━━ Page extract

Transcriptomic characterization of murine Trp53-mutant acute erytroid leukemias

We established a mouse model to study the development of therapy-related myeloid neoplasms (t-MN) arising from TP53-mutant clonal hematopoiesis. Mice carrying conditional Trp53-fl-R245W-GFP alleles, in combination with the inducible hematopoietic-specific Cre driver (SCL-CreERT), allow induction of either monoallelic or biallelic Trp53 missense mutations. To mimic cytotoxic therapies implicated in t-MN pathogenesis, mice were exposed to sublethal γ-irradiation, which promoted the development of hematologic malignancies, including acute erythroid leukemia. We then subjected these leukemias to bulk RNA sequencing to characterize their transcriptomic landscape. We FACS-purified leukemic blasts from mice with mono- or biallelic Trp53-fl-R245W-GFP alleles, and performed bulk RNA sequencing to define transcriptomic changes associated with malignant transformation. As controls, healthy megakaryocyte-erythroid progenitors (MEPs), immunophenotypically resembling the AML blasts, from mice with biallelic Trp53-fl-R245W-GFP alleles were sorted into GFP negative (Trp53 wild-type), GFP low (monoallelic Trp53 mutation) and GFP high (biallelic Trp53 mutation) populations.

━━━━
━━ Record excerpts

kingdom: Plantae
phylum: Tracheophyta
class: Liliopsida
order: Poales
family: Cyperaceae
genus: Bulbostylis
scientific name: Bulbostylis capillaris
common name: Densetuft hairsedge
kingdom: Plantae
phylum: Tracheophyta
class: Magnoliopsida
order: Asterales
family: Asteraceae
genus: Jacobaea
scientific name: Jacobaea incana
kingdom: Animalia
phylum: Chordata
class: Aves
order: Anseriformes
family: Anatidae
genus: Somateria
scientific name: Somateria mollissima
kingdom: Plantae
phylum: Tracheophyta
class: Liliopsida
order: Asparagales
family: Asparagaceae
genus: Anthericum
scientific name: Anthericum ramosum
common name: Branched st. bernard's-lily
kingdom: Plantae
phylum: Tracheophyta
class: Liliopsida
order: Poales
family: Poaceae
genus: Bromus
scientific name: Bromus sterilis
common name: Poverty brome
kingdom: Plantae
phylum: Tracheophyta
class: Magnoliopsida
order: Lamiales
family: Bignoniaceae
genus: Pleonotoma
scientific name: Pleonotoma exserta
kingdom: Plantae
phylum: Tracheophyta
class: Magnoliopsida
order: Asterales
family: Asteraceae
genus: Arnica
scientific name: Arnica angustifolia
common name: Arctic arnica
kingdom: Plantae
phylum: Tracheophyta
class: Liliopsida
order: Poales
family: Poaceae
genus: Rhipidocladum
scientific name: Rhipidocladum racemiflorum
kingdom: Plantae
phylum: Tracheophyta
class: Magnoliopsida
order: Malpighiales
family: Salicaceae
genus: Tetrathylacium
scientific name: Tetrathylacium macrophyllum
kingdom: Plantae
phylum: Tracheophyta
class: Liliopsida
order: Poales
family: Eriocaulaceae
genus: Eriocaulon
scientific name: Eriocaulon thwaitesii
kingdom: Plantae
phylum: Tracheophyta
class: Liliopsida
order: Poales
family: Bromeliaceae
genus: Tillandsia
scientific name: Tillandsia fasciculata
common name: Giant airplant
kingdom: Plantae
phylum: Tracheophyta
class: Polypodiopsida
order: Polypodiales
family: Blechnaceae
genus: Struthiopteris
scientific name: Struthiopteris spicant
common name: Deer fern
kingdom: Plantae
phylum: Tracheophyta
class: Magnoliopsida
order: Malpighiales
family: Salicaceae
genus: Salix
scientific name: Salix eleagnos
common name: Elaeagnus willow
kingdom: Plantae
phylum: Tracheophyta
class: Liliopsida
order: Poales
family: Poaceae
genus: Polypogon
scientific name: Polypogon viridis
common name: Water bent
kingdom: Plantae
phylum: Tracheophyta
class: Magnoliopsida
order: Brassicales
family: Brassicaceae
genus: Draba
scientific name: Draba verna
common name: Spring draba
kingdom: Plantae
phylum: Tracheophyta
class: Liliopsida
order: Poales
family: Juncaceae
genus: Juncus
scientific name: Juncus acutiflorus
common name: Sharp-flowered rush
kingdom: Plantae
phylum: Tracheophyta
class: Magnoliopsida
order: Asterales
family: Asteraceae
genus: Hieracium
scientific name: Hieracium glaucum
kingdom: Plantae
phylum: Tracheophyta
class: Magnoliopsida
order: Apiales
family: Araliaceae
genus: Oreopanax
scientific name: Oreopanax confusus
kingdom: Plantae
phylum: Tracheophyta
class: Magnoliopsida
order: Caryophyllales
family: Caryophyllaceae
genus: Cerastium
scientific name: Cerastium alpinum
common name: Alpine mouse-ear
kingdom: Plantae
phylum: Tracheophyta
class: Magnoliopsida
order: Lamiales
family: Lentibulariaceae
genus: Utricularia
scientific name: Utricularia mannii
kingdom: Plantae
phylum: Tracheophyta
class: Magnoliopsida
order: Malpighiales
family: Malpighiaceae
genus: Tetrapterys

━━━━

[Things to do]:
[A] In the abstract on Trp53-mutant leukemias, what was used to mimic the cytotoxic therapies implicated in t-MN pathogenesis?
[B] List every population into which the abstract on Trp53-mutant leukemias says the control megakaryocyte-erythroid progenitors were sorted, with the Trp53 status given for each.
None of the data is needed here.

[Set of answers]:
[A] Sublethal γ-irradiation.

[B]
- GFP negative (Trp53 wild-type)
- GFP low (monoallelic Trp53 mutation)
- GFP high (biallelic Trp53 mutation)